When creative-minded networkers get together around here, it’s usually at Moscone Center or on the Playa. But a few weeks ago, 115 or so enterprising folks—from cult-coffeemakers and bestselling authors to 15-year-old bloggers—gathered at a gorgeous biodynamic vineyard called Campovida, in Mendocino County, for a convention that was neither high-tech nor naked-hippie—but something refreshingly in between.

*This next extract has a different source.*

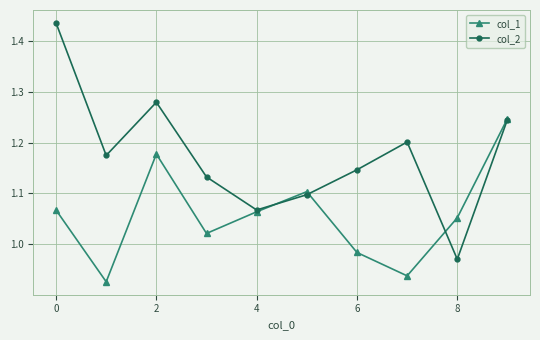

In col_1, how many points are lower than both neighbors (excluding endpoints)?

3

It’s called the Do Lectures USA: an intimate, annual, four-day event in its second year stateside (it started in Wales in 2008) that aims to generate inspiration via old-fashioned storytelling rather than newfangled PowerPoints. At the entrance to the grounds sits a basket of just-picked apples and a pile of blank cards on which participants are encouraged to "doodle" a picture of themselves (see photo at right). “We don’t do name tags here,” says cohost Duke Stump, former vice president at environmental products company Seventh Generation.
What they do do is offer stimulating lectures (15 this year ) that just might make you ditch your cube and go start that bakery you’ve always dreamed of. And the speakers don’t just talk at you; they talk with you—over viognier, at the pool, during dinner alfresco, by the bonfire.

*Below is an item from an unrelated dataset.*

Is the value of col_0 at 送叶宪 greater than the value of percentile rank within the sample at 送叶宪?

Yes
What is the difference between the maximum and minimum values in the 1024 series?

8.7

It’s hard to tell who’s a civilian and who’s a celeb. The guy who makes the delicious coffee each frigid morning? He’s James Freeman, the founder of Blue Bottle. “As a clarinet player, I was used to financial uncertainty, so opening that first café, on an alley that reeked of urine, seemed kind of low-risk,” he tells a rapt crowd. That humble, hilarious man who leads the 7 a.m. running group through the grapevines? That’s Charlie Engle, a former drug addict turned real-life Forrest Gump who once ran about 45 miles a day for 111 days straight—through the Sahara Desert—and starred in a documentary about it. “I don’t believe things happen for a reason. They just happen,” says the guy who just got out of prison. “It’s all about what you do when they happen.”
And the writer strolling by the pool? Bestselling author Cheryl Strayed. “Wow, I only hiked 1,100 miles!” she said earlier from the stage, about the epic West Coast walk she chronicled in Wild. Later, as you walk back to your tepee beneath the star-smeared sky, coyotes howling in the distance, you find yourself thinking, “Yeah, I could do that, too.”